New Roommate has been watching me through all of this. A couple weeks ago we were drinking at home and she started asking questions. Those questions ended up revealing that the relationship I have with him is not the healthiest and she is now scared of him. I get it. I would be reacting the same way if I was watching her go through this, but I feel like I am in control. I see what is going on behind the scenes, that she doesn't see, and I know that he and I have had a really rough ride but I know that I can walk away when I need to. I've done it already, I can do it again.

He's upset that the relationship is not the same that it was before we broke up. I told him that I need time to figure stuff out and trust him again. He didn't do anything like cheat on me, I just found some stuff out, that he admitted to, but didn't want to tell me. I feel slighted and stupid. Shit happens.

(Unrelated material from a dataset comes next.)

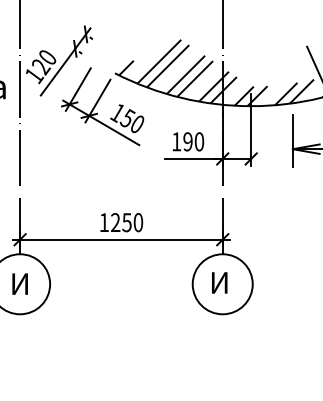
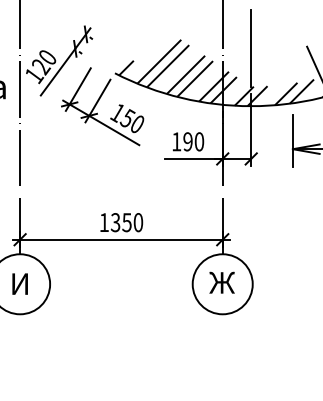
line at (251, 48): none -> present
text at (115, 222): 1250 -> 1350
text at (221, 282): И -> Ж
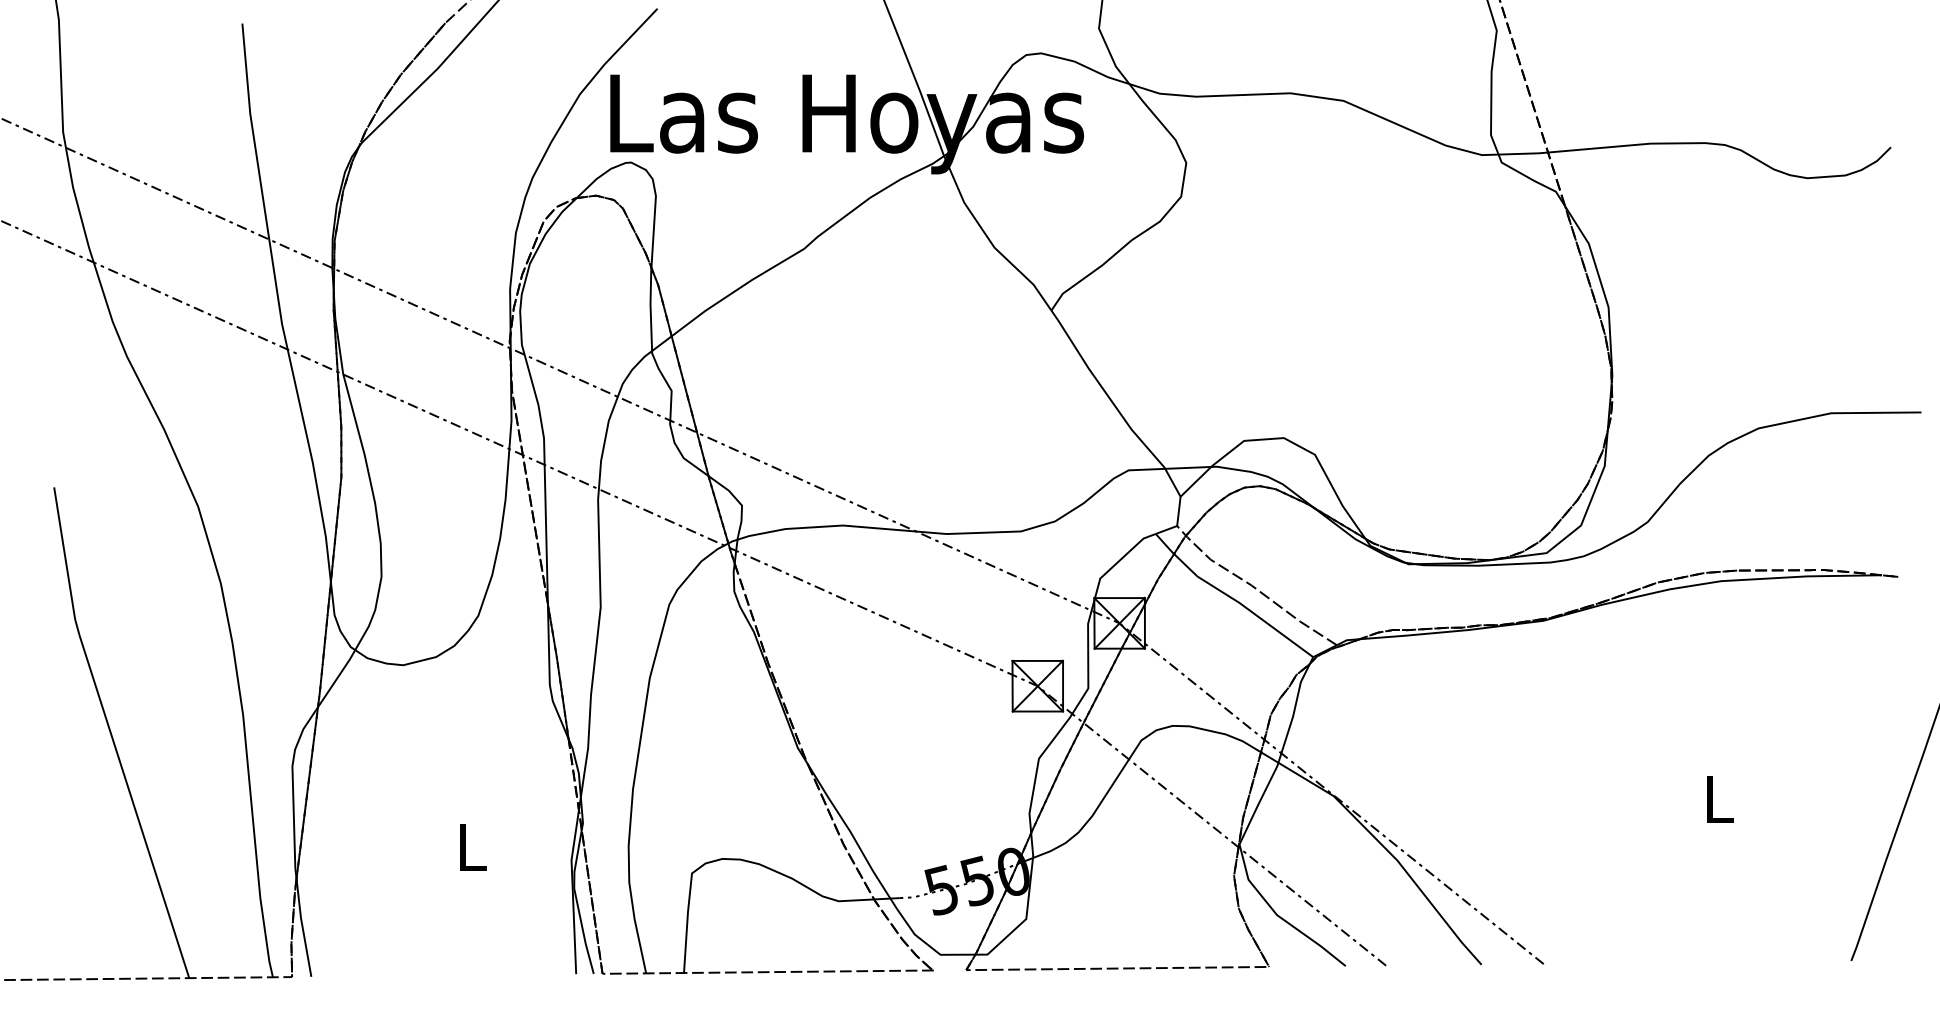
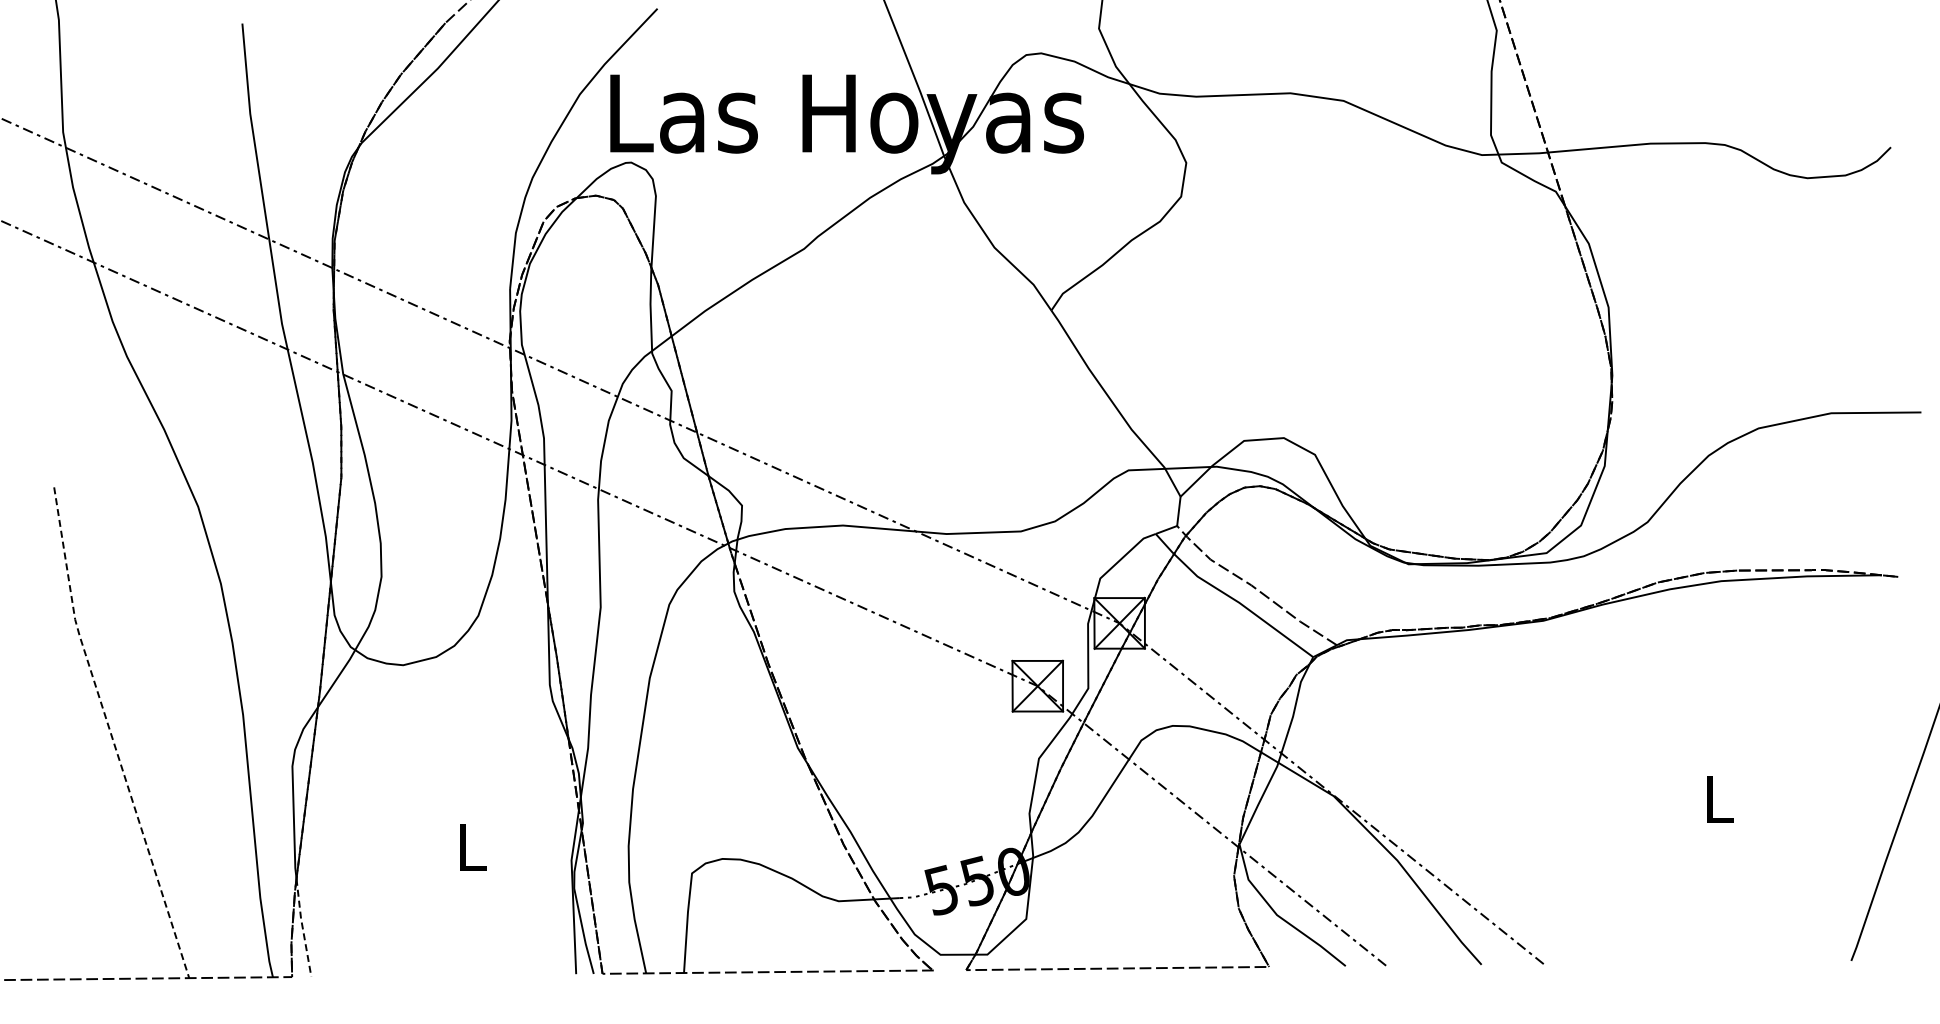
line at (111, 734): solid -> dashed
line at (302, 927): solid -> dashed
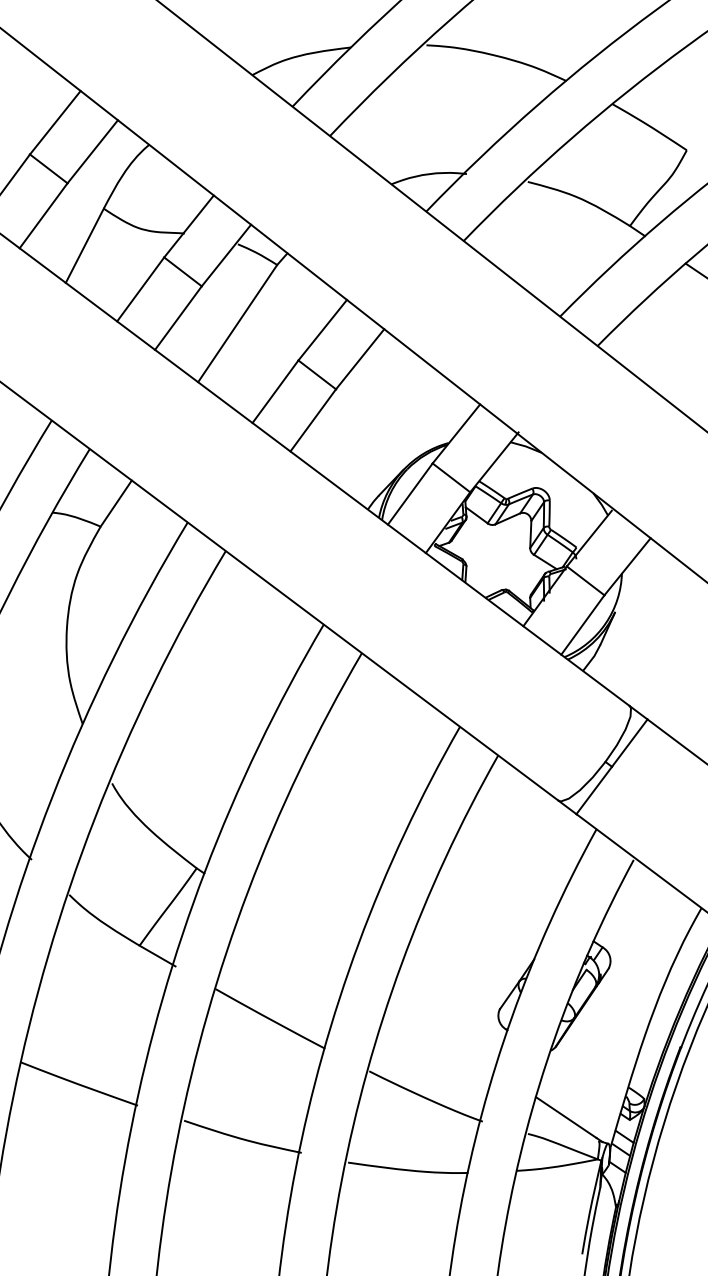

In church, we're talking about how G-d takes us through wildernesses and then allows things to happen to us to see how we'll react and to see if we will still trust Him. I don't necessarily think this relationship is a wilderness right now, I know that my current situation is largely caused by my poor choices. However, I am reminded of Job and how he was righteous and G-d saw that he was doing well. G-d then allowed him to be tested to ensure that his heart was pure and true. Well, if I am in a wilderness, I do believe I'm probably failing the tests. I'm probably failing all of the tests. My heart is angry, I'm impatient, I don't want to talk to anyone, I was to isolate myself, and I am picking up some habits that are slightly frowned upon. I'm tired guys. Right now, my life is really hard and I feel like I've messed it up beyond repair. I know that G-d can work miracles and fix everything, I'm just not seeing it right now. That's okay, He does everything in His own timing and I await the day when I get to see how He works a miracle through this incredible mess I've made. Unfortunately, I'm not able to hold my breath that long because I've been waiting months and I'm not seeing it. In fact, it's gotten worse over the past couple of months. So, I wait expectantly hoping for a miracle, but riding out the storm I've found myself in.

I'm angry, I feel completely used up, graceless, unforgiving, frustrated, exhausted, irritated, and I wish that I didn't have to live this life. The only thing keeping me going is knowing that I love the L-rd and I hope with all of my heart that this will be over and the L-rd has some kind of purpose for my life. I don't know what the purpose is, I can't even begin to imagine that anything can be made from this disaster. Anything is possible with G-d, He's the only way anything'll work.